There's basically going to be
1. A Basic version in a box. Like the old-school Red Box, it's going to be straightforward: 4 races, 4 classes, no skills (you apparently get a skill-equivalent bonus on attribute checks for the prime requisite of your class), and a fixed feat ladder is folded in to the abilities your class gets, with an emphasis on not being fiddly or requiring advanced tactics to use. Supposedly the box will cover 10 levels and have an adventure the scope of ToEE inside.
Basically, roll your abilities, pick a race and class, and go.
I think the idea is that if it's successful they would release follow-on boxes like BECMI so that if you like the simplicity of Basic, you can stick with it.
Apparently the goal with monsters for Basic will be to do things sort of 4e-style, where the monsters in the manual are all drop-in-and-go, and you don't ever have to configure spell lists, apply templates, etc.
If they execute on this properly, it could be a great game.
2. A Standard edition. This presumably comes in the core-3 books. You get a wider selection of races and classes, and each class has multiple builds. Backgrounds organize skills and specialties organize feats -- the idea is that players who want to choose their character's abilities based on fleshing out the story of the character (rather than choosing based on mechanics) have straightforward support built in. But if you want more control -- or have a character concept that the built-in options don't support -- then you have the latitude.
The game mechanics add some additional rules as well, though it's not clear how many at this point. I think they're going for compact even in the standard rules, just so that the gameplay doesn't get too bogged down.
At this level, monsters will be set up to be more configurable rather than purely predesigned.
3. There will also be Advanced rules, but those are all TBD. This might be where all the splat books go, for example.
One thing I like about the scalability is that supposedly you can play Basic and Standard characters side by side in the same party, and the goal will be for there to be balance. Likewise, if you want to adhere to all the Basic rules except that one player wants to play a druid, that will be straightforward too.
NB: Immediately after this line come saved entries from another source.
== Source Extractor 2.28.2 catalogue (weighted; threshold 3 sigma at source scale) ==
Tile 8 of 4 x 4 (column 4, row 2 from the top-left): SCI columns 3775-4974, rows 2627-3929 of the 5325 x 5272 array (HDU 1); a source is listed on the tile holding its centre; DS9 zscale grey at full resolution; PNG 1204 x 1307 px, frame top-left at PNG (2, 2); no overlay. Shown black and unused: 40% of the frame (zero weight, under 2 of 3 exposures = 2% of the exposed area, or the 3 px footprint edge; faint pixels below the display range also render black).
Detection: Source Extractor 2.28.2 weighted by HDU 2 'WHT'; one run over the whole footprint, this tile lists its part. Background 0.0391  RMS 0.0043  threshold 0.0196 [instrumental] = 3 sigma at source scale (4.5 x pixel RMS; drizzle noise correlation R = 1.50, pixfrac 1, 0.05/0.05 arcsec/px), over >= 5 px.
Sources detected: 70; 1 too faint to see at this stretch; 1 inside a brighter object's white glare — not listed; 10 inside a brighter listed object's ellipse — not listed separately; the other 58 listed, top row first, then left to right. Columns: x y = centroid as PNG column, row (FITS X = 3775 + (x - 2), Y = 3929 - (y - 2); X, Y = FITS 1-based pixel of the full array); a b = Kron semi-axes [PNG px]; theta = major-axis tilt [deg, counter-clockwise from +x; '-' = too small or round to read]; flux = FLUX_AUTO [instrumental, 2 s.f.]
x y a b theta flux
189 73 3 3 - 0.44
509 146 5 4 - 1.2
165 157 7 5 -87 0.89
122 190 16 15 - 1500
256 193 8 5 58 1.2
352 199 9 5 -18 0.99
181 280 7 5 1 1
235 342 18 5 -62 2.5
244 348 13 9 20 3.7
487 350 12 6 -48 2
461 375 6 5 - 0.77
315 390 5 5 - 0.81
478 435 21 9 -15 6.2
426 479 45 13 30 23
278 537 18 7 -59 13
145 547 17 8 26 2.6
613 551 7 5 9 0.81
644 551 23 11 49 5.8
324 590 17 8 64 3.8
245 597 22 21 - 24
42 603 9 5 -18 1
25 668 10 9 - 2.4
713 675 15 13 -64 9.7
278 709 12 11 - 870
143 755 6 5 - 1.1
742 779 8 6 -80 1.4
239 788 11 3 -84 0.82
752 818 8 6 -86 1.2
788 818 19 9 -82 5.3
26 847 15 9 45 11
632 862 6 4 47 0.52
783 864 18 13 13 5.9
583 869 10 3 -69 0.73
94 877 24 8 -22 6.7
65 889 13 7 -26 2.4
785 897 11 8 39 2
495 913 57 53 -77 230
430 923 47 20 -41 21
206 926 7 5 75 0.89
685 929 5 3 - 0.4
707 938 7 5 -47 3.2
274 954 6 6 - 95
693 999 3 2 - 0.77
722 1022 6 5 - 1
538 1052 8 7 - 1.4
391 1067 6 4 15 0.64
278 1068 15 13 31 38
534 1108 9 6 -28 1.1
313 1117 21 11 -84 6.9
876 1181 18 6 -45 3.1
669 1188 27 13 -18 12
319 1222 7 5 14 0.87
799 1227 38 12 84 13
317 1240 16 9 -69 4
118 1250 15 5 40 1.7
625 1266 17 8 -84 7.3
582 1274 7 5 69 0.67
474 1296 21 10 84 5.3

A lot of this is definitely reminiscent of the Pathfinder Beginner Box and such (which in turn is reminiscent of original Red Box D&D), but somehow it seems even more promising to me at this point -- the consolidation of skills, saves, and other stuff down into a consistent set of ability checks seems like something that adds real clarity to the game. I also like that abilities can only be raised to 20 before they max out, which will hopefully lead to more balanced characters and fewer munchkins. And at the Standard level there seems to be a lot of care put into creating different build paths within classes (sort of like 2e kits) and creating feat ladders that provide limited access to another class's abilities, so you're less likely to need need to use the multiclass system as your character build engine.
Sorry for the superlong post, I just find the whole evolution of the system really interesting.